Hall of Fame

Thomas C. Keller

Graduation Year


Induction Year


Hall of Fame

Harvard Athletic Achievements

A two-time All-Ivy selection in foil, Keller helped steer his team to a runner-up spot in an extremely deep field at the 1969 national championships. Individually, he also captured the runner-up trophy in foil in 1969 and established himself as a three-time All-American and one of Harvard’s historic greats.

Hall of Fame

Remembering Harvard Athletics

As a student-athlete in high school, I possibly would not have excelled at fencing had it not been for two older guys on the team who Ben-Gayed my jock one afternoon, causing me to seek vengeance, vowing that I’d whip their asses before I was done with them. So I threw myself headlong into mastering the awkward stance, the complex handwork, and the mental discipline for the task. When asked what I majored in at Harvard, I’ve always replied, “Fencing, Vietnam War protests, the fine arts, Chopin, Beethoven, Hendrix and CCR, travel, Zen Buddhism, mind-altering drugs, and the pursuit of women.” Are those typical for the class of ’71? I know only this for sure: that as wonderful as the dissipated self-exploration was, the horrible anxieties and uncertainties foisted upon me by the Vietnam War were far worse, causing me to organize and structure my life so as to prevent meltdown. For me, that structure and discipline was fencing. It pervaded every aspect of my life, even to the extent that it determined such basics as what, when, and how much I would eat. Those of you who saw me fence know that I never really cared whether I won or lost; I only cared that I fenced well. My best bout ever was a 5-3 loss to the world and two-time Olympic gold medalist from Poland at the Martini & Rossi invitational in NYC. I discovered that “Practice makes perfect” is a load of hooey and that instead, “Perfect practice makes perfect.” For me, fencing became an art form, chess on the fly, total integration of mind and body, with life or death the supposed outcome. Even today, as a designer and builder of custom furniture and small boats, I warm up, stretch, and prepare mentally each morning, just as I did before each fencing match and practice. Constant vigilance and excellent hand/eye coordination could mean the difference between counting to ten or (gasp) less on my fingers at the end of each day; and I’ve learned to trust my sense of touch more than sight while fairing the hull of a boat or the curve of a music stand.
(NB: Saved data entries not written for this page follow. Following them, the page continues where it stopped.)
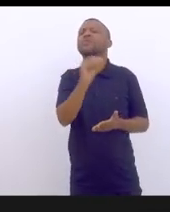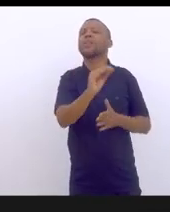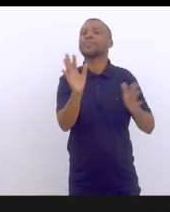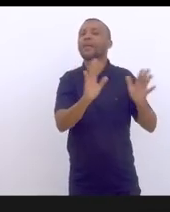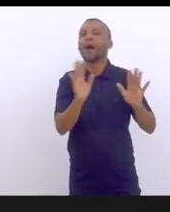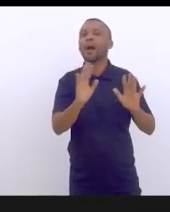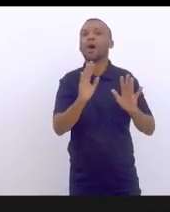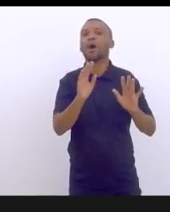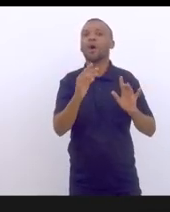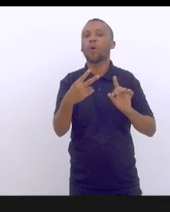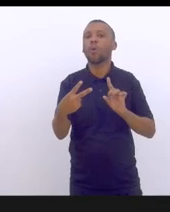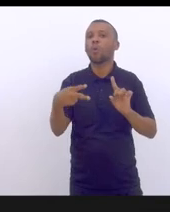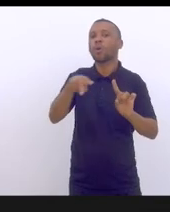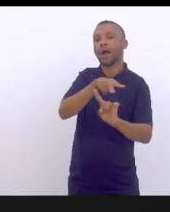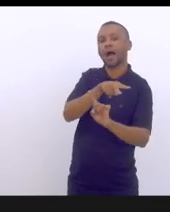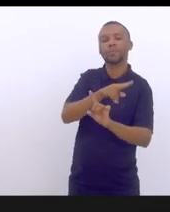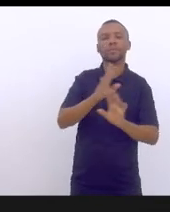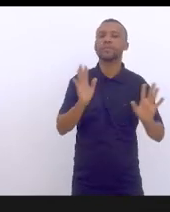lado oposto.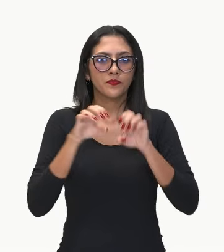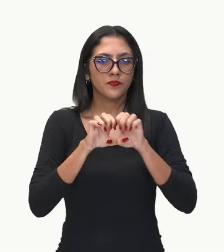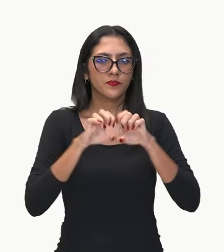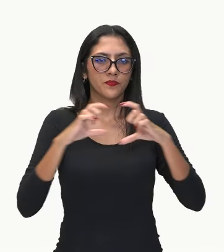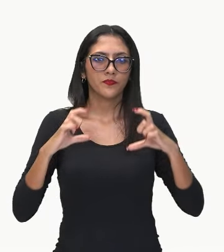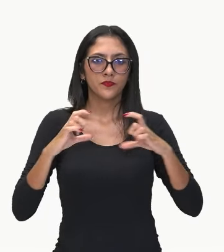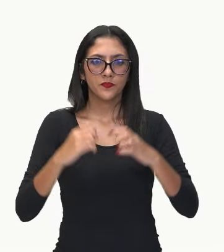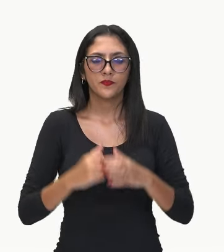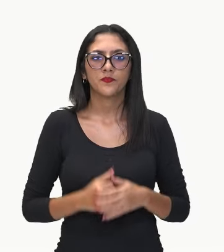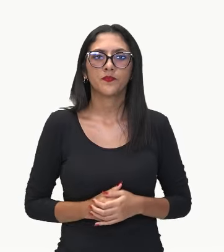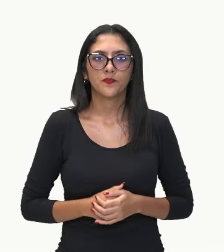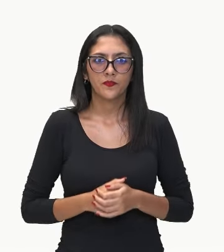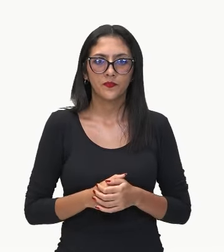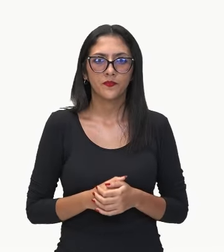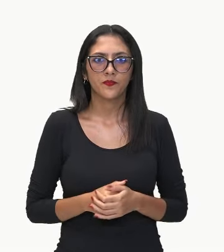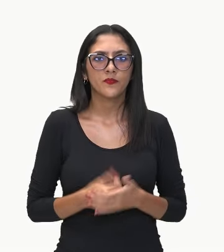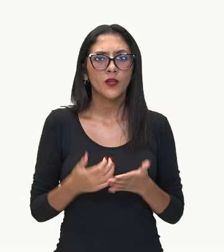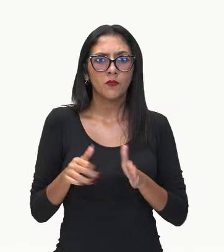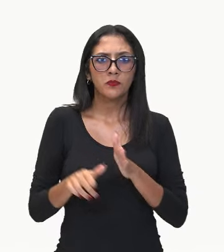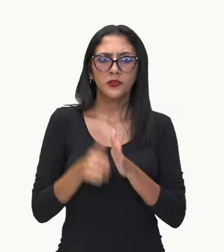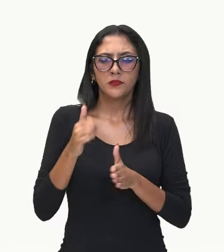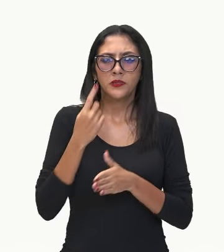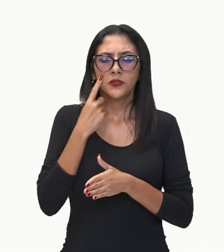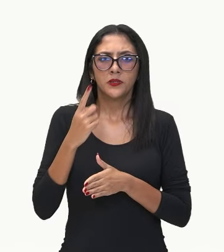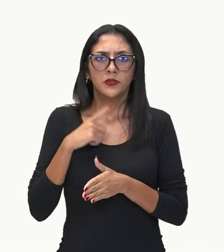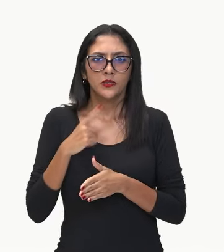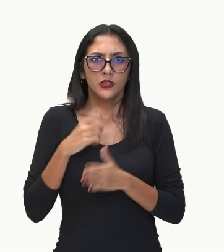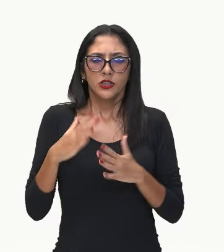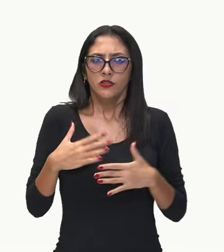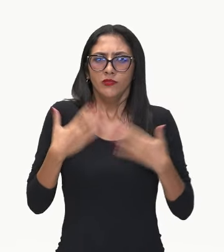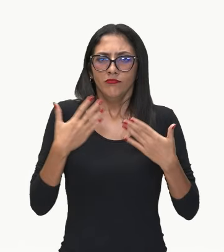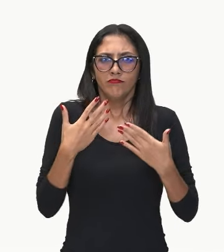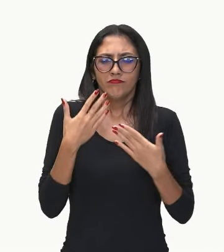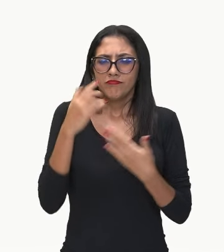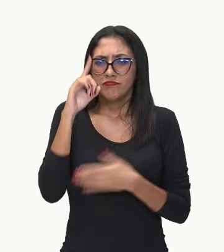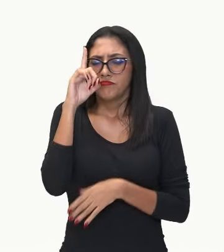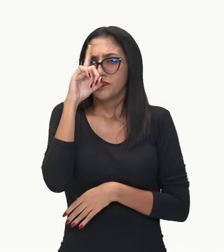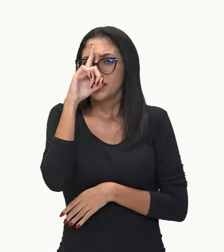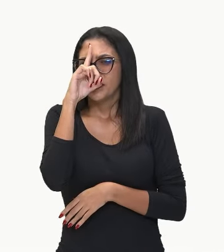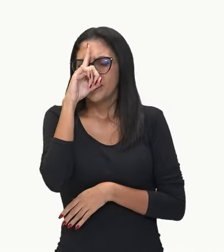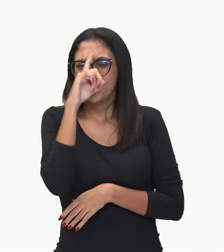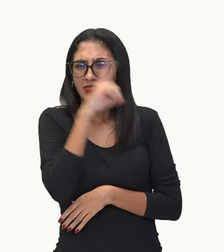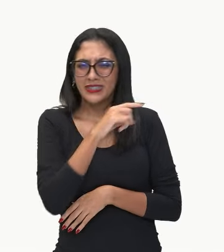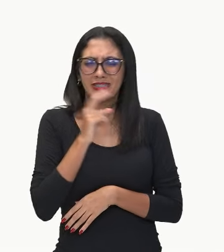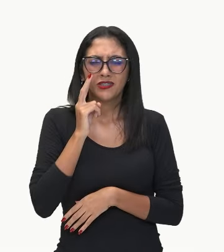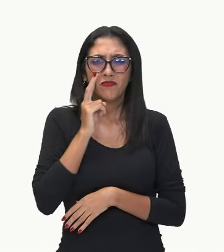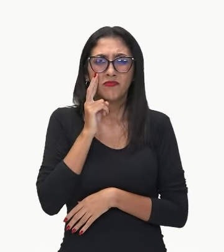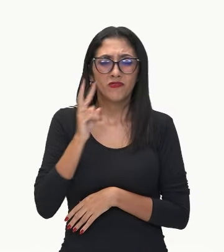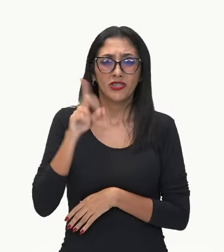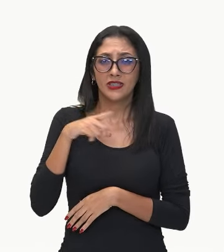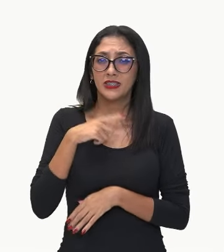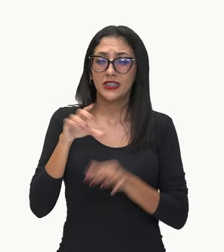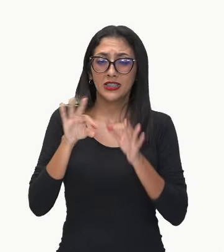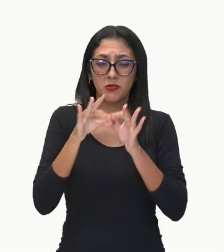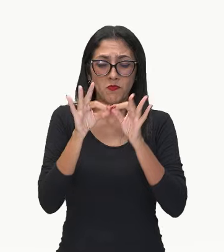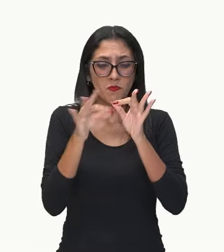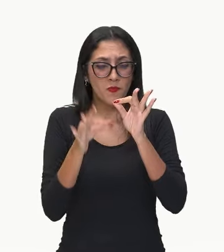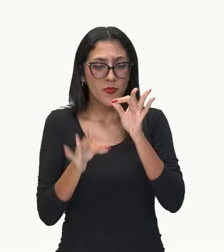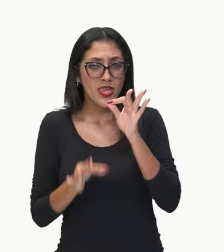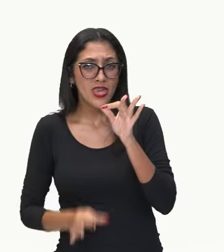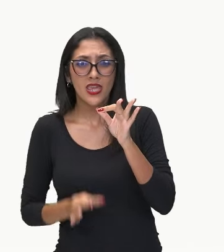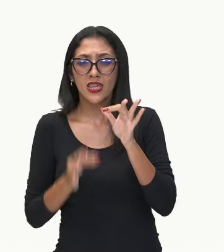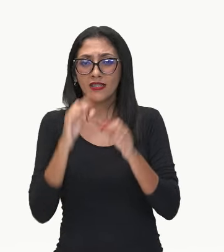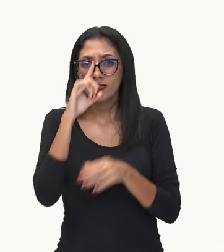E que no primeiro momento pode te assustar. Você vai olhar e vai dizer... É imensa. Não é?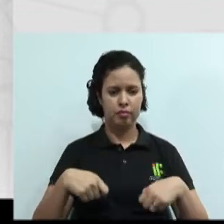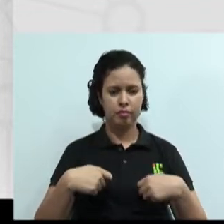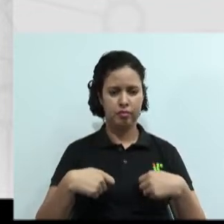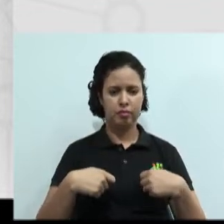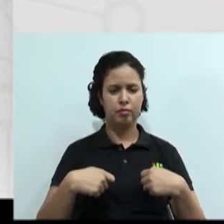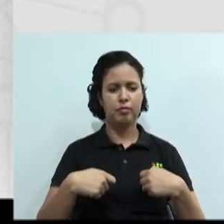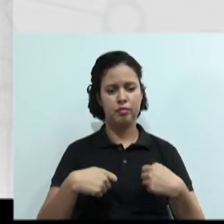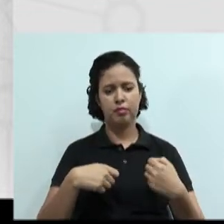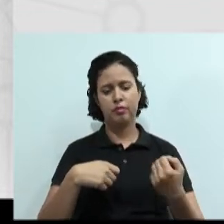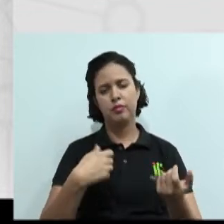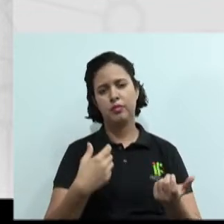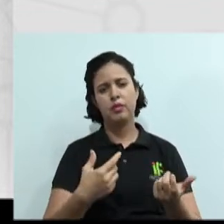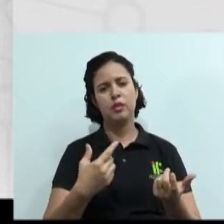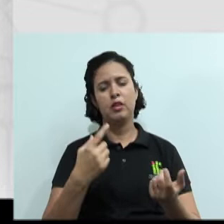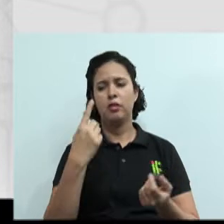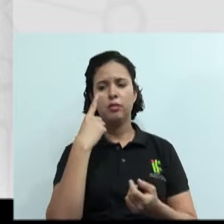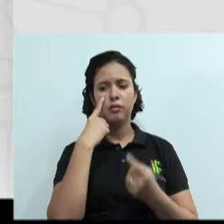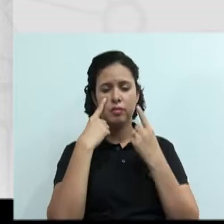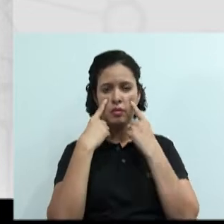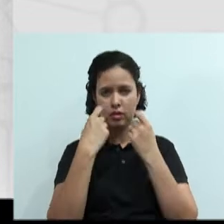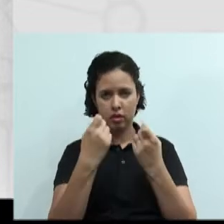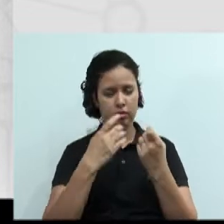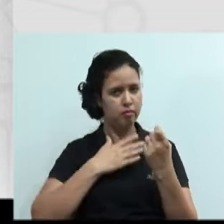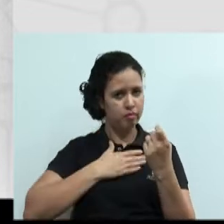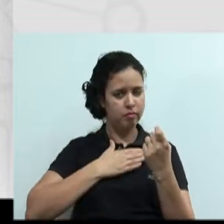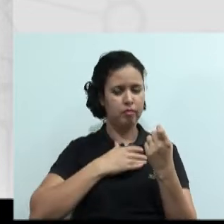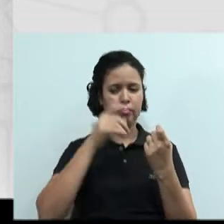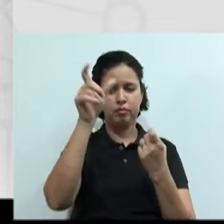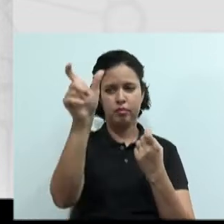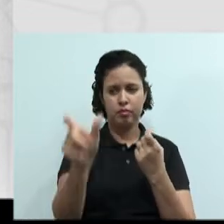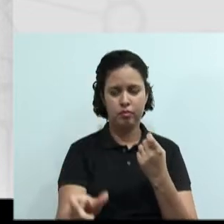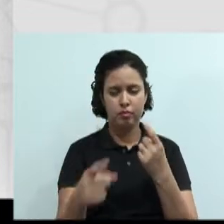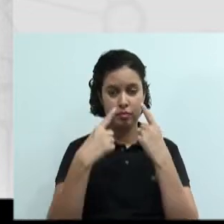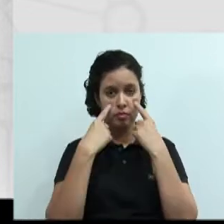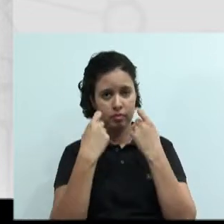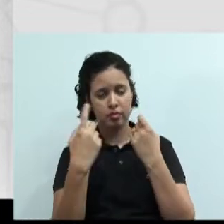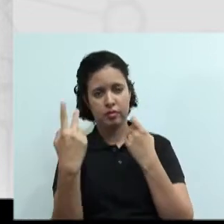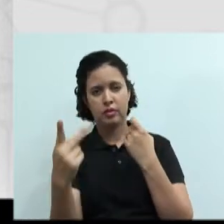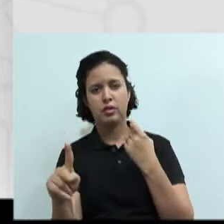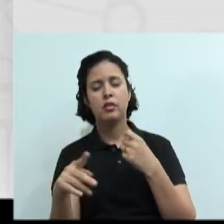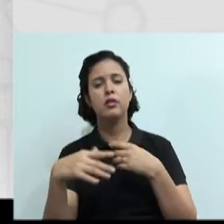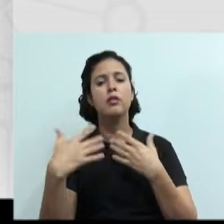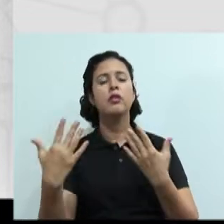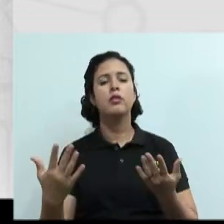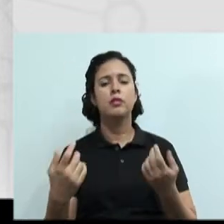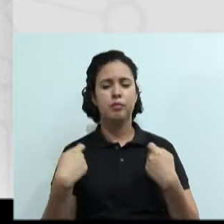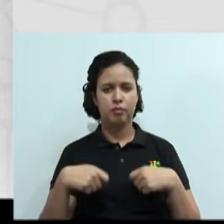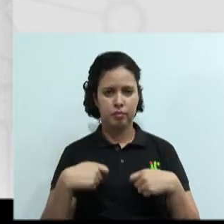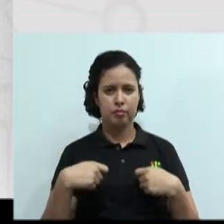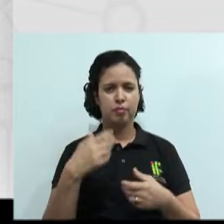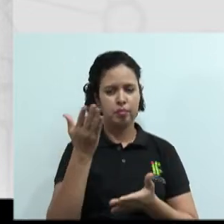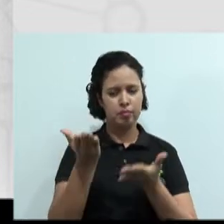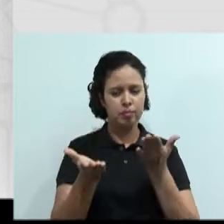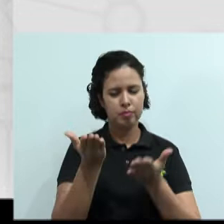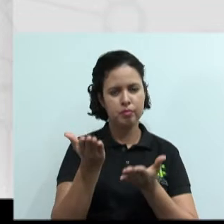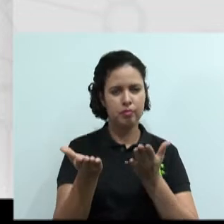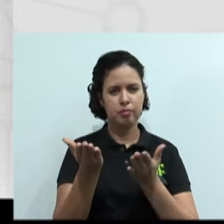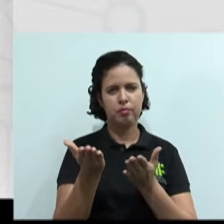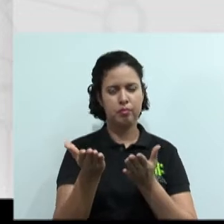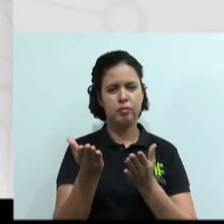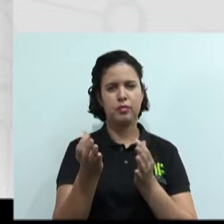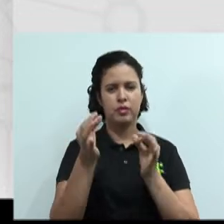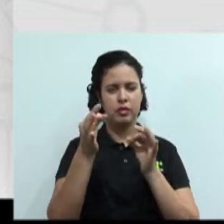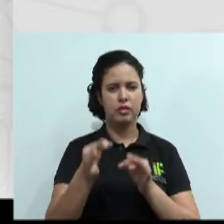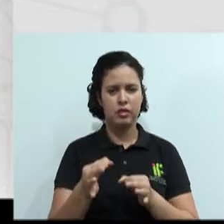interesses de você, qual é o interesse do outro. Então, é preciso estar bem alinhado, bem detalhado esse interesse para que nenhuma das partes possa se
These tools, the knowledge, reactions, and the mind-body training, are the tools that allow me and every other artist, and performer to “play our instruments”; but it’s the acquired aesthetic sensibilities, the intuition and wisdom, which allow us to “play the music.” Let’s actively support athletics and the arts to make sure that children of all ages have every opportunity to playfully seek new possibilities in their lives.